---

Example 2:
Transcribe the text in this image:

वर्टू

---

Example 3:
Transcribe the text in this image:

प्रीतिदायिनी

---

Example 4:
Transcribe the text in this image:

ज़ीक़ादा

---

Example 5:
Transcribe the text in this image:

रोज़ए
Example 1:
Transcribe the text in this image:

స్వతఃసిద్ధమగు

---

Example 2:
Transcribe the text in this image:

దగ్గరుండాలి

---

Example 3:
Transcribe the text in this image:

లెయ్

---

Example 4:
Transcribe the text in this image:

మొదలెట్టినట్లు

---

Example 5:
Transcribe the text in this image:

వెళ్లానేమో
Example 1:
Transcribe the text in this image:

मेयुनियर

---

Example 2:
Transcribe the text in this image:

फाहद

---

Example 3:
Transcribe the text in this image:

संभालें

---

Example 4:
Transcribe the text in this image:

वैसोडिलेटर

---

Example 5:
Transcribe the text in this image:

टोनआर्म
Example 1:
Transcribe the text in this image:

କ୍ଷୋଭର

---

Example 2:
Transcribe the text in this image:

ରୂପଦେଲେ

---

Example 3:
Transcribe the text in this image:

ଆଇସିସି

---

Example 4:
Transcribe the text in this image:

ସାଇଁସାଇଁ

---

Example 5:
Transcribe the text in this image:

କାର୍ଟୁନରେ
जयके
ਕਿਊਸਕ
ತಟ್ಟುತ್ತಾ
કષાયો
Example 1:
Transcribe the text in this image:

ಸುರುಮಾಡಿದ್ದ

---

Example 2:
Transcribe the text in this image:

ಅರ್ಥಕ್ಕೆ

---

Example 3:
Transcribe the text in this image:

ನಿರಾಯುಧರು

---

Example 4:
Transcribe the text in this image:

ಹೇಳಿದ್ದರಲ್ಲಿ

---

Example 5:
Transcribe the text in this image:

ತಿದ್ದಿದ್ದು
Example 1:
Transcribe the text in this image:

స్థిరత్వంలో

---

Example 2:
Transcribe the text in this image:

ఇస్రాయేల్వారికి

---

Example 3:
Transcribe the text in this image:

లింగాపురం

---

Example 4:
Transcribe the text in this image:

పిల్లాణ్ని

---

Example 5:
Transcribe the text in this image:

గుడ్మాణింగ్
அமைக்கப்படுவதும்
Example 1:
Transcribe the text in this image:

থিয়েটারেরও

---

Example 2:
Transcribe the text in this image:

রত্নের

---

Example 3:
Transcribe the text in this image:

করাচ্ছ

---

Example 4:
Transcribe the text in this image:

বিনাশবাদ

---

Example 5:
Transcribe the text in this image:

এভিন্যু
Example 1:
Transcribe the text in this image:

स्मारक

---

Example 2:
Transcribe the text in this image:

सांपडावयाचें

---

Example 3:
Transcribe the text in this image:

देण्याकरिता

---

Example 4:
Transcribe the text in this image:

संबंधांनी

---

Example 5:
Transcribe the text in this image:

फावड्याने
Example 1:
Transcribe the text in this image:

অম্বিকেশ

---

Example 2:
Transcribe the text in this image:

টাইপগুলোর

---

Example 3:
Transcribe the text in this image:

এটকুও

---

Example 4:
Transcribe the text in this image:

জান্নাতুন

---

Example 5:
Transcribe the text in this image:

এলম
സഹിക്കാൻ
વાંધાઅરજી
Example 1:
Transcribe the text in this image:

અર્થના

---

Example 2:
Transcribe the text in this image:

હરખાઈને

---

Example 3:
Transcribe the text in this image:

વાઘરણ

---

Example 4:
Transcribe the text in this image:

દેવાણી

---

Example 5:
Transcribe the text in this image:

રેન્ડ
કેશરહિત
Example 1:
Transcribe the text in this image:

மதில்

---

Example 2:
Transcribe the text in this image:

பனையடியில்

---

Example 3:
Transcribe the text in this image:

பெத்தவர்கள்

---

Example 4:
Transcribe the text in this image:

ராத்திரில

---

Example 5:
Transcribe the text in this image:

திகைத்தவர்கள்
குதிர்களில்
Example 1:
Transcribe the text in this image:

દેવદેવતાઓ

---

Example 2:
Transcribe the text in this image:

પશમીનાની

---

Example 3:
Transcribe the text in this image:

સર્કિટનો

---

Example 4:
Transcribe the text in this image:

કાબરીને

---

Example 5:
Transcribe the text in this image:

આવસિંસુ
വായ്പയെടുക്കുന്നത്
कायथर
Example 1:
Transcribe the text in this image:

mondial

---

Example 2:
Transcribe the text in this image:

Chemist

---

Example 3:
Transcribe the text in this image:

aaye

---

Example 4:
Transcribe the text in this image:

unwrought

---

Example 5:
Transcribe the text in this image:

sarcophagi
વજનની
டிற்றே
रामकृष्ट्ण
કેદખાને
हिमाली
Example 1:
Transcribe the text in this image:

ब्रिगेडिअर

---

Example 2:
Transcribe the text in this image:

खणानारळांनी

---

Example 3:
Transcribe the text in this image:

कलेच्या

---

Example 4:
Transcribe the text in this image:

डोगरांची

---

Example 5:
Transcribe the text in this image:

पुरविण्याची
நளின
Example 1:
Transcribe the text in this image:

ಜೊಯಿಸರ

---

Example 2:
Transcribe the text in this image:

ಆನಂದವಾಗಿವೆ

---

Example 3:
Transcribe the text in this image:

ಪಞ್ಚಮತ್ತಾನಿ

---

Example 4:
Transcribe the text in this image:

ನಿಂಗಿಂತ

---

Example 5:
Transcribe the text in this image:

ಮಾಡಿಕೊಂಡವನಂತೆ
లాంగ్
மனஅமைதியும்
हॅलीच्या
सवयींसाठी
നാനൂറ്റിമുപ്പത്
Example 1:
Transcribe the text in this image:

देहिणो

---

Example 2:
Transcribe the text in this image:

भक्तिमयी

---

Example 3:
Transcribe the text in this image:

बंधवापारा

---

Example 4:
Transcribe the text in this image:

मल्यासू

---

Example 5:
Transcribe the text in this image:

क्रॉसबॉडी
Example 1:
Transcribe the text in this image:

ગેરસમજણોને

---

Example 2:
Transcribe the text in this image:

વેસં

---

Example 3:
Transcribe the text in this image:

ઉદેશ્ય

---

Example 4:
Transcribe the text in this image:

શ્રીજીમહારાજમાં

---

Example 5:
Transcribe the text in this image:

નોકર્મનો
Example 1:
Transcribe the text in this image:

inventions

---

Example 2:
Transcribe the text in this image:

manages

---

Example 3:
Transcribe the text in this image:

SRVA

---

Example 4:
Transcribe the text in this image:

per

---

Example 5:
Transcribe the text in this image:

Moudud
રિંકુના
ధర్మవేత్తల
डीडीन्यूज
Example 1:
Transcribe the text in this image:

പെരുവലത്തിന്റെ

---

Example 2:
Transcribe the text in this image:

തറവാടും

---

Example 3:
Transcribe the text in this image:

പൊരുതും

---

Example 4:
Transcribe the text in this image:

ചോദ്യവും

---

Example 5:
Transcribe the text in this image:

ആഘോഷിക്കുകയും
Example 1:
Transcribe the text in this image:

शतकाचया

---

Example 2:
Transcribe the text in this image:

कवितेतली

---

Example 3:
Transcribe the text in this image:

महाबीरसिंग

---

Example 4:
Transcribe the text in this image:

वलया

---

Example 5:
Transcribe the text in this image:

» DIRECTIONS FOR THIS TASK: Nothing in the records above may be left out when you repeat them exactly.

» REPLY TO THE EXERCISE:
---

Example 2:
Transcribe the text in this image:

वर्टू

---

Example 3:
Transcribe the text in this image:

प्रीतिदायिनी

---

Example 4:
Transcribe the text in this image:

ज़ीक़ादा

---

Example 5:
Transcribe the text in this image:

रोज़ए
Example 1:
Transcribe the text in this image:

స్వతఃసిద్ధమగు

---

Example 2:
Transcribe the text in this image:

దగ్గరుండాలి

---

Example 3:
Transcribe the text in this image:

లెయ్

---

Example 4:
Transcribe the text in this image:

మొదలెట్టినట్లు

---

Example 5:
Transcribe the text in this image:

వెళ్లానేమో
Example 1:
Transcribe the text in this image:

मेयुनियर

---

Example 2:
Transcribe the text in this image:

फाहद

---

Example 3:
Transcribe the text in this image:

संभालें

---

Example 4:
Transcribe the text in this image:

वैसोडिलेटर

---

Example 5:
Transcribe the text in this image:

टोनआर्म
Example 1:
Transcribe the text in this image:

କ୍ଷୋଭର

---

Example 2:
Transcribe the text in this image:

ରୂପଦେଲେ

---

Example 3:
Transcribe the text in this image:

ଆଇସିସି

---

Example 4:
Transcribe the text in this image:

ସାଇଁସାଇଁ

---

Example 5:
Transcribe the text in this image:

କାର୍ଟୁନରେ
जयके
ਕਿਊਸਕ
ತಟ್ಟುತ್ತಾ
કષાયો
Example 1:
Transcribe the text in this image:

ಸುರುಮಾಡಿದ್ದ

---

Example 2:
Transcribe the text in this image:

ಅರ್ಥಕ್ಕೆ

---

Example 3:
Transcribe the text in this image:

ನಿರಾಯುಧರು

---

Example 4:
Transcribe the text in this image:

ಹೇಳಿದ್ದರಲ್ಲಿ

---

Example 5:
Transcribe the text in this image:

ತಿದ್ದಿದ್ದು
Example 1:
Transcribe the text in this image:

స్థిరత్వంలో

---

Example 2:
Transcribe the text in this image:

ఇస్రాయేల్వారికి

---

Example 3:
Transcribe the text in this image:

లింగాపురం

---

Example 4:
Transcribe the text in this image:

పిల్లాణ్ని

---

Example 5:
Transcribe the text in this image:

గుడ్మాణింగ్
அமைக்கப்படுவதும்
Example 1:
Transcribe the text in this image:

থিয়েটারেরও

---

Example 2:
Transcribe the text in this image:

রত্নের

---

Example 3:
Transcribe the text in this image:

করাচ্ছ

---

Example 4:
Transcribe the text in this image:

বিনাশবাদ

---

Example 5:
Transcribe the text in this image:

এভিন্যু
Example 1:
Transcribe the text in this image:

स्मारक

---

Example 2:
Transcribe the text in this image:

सांपडावयाचें

---

Example 3:
Transcribe the text in this image:

देण्याकरिता

---

Example 4:
Transcribe the text in this image:

संबंधांनी

---

Example 5:
Transcribe the text in this image:

फावड्याने
Example 1:
Transcribe the text in this image:

অম্বিকেশ

---

Example 2:
Transcribe the text in this image:

টাইপগুলোর

---

Example 3:
Transcribe the text in this image:

এটকুও

---

Example 4:
Transcribe the text in this image:

জান্নাতুন

---

Example 5:
Transcribe the text in this image:

এলম
സഹിക്കാൻ
વાંધાઅરજી
Example 1:
Transcribe the text in this image:

અર્થના

---

Example 2:
Transcribe the text in this image:

હરખાઈને

---

Example 3:
Transcribe the text in this image:

વાઘરણ

---

Example 4:
Transcribe the text in this image:

દેવાણી

---

Example 5:
Transcribe the text in this image:

રેન્ડ
કેશરહિત
Example 1:
Transcribe the text in this image:

மதில்

---

Example 2:
Transcribe the text in this image:

பனையடியில்

---

Example 3:
Transcribe the text in this image:

பெத்தவர்கள்

---

Example 4:
Transcribe the text in this image:

ராத்திரில

---

Example 5:
Transcribe the text in this image:

திகைத்தவர்கள்
குதிர்களில்
Example 1:
Transcribe the text in this image:

દેવદેવતાઓ

---

Example 2:
Transcribe the text in this image:

પશમીનાની

---

Example 3:
Transcribe the text in this image:

સર્કિટનો

---

Example 4:
Transcribe the text in this image:

કાબરીને

---

Example 5:
Transcribe the text in this image:

આવસિંસુ
വായ്പയെടുക്കുന്നത്
कायथर
Example 1:
Transcribe the text in this image:

mondial

---

Example 2:
Transcribe the text in this image:

Chemist

---

Example 3:
Transcribe the text in this image:

aaye

---

Example 4:
Transcribe the text in this image:

unwrought

---

Example 5:
Transcribe the text in this image:

sarcophagi
વજનની
டிற்றே
रामकृष्ट्ण
કેદખાને
हिमाली
Example 1:
Transcribe the text in this image:

ब्रिगेडिअर

---

Example 2:
Transcribe the text in this image:

खणानारळांनी

---

Example 3:
Transcribe the text in this image:

कलेच्या

---

Example 4:
Transcribe the text in this image:

डोगरांची

---

Example 5:
Transcribe the text in this image:

पुरविण्याची
நளின
Example 1:
Transcribe the text in this image:

ಜೊಯಿಸರ

---

Example 2:
Transcribe the text in this image:

ಆನಂದವಾಗಿವೆ

---

Example 3:
Transcribe the text in this image:

ಪಞ್ಚಮತ್ತಾನಿ

---

Example 4:
Transcribe the text in this image:

ನಿಂಗಿಂತ

---

Example 5:
Transcribe the text in this image:

ಮಾಡಿಕೊಂಡವನಂತೆ
లాంగ్
மனஅமைதியும்
हॅलीच्या
सवयींसाठी
നാനൂറ്റിമുപ്പത്
Example 1:
Transcribe the text in this image:

देहिणो

---

Example 2:
Transcribe the text in this image:

भक्तिमयी

---

Example 3:
Transcribe the text in this image:

बंधवापारा

---

Example 4:
Transcribe the text in this image:

मल्यासू

---

Example 5:
Transcribe the text in this image:

क्रॉसबॉडी
Example 1:
Transcribe the text in this image:

ગેરસમજણોને

---

Example 2:
Transcribe the text in this image:

વેસં

---

Example 3:
Transcribe the text in this image:

ઉદેશ્ય

---

Example 4:
Transcribe the text in this image:

શ્રીજીમહારાજમાં

---

Example 5:
Transcribe the text in this image:

નોકર્મનો
Example 1:
Transcribe the text in this image:

inventions

---

Example 2:
Transcribe the text in this image:

manages

---

Example 3:
Transcribe the text in this image:

SRVA

---

Example 4:
Transcribe the text in this image:

per

---

Example 5:
Transcribe the text in this image:

Moudud
રિંકુના
ధర్మవేత్తల
डीडीन्यूज
Example 1:
Transcribe the text in this image:

പെരുവലത്തിന്റെ

---

Example 2:
Transcribe the text in this image:

തറവാടും

---

Example 3:
Transcribe the text in this image:

പൊരുതും

---

Example 4:
Transcribe the text in this image:

ചോദ്യവും

---

Example 5:
Transcribe the text in this image:

ആഘോഷിക്കുകയും
Example 1:
Transcribe the text in this image:

शतकाचया

---

Example 2:
Transcribe the text in this image:

कवितेतली

---

Example 3:
Transcribe the text in this image:

महाबीरसिंग

---

Example 4:
Transcribe the text in this image:

वलया

---

Example 5:
Transcribe the text in this image:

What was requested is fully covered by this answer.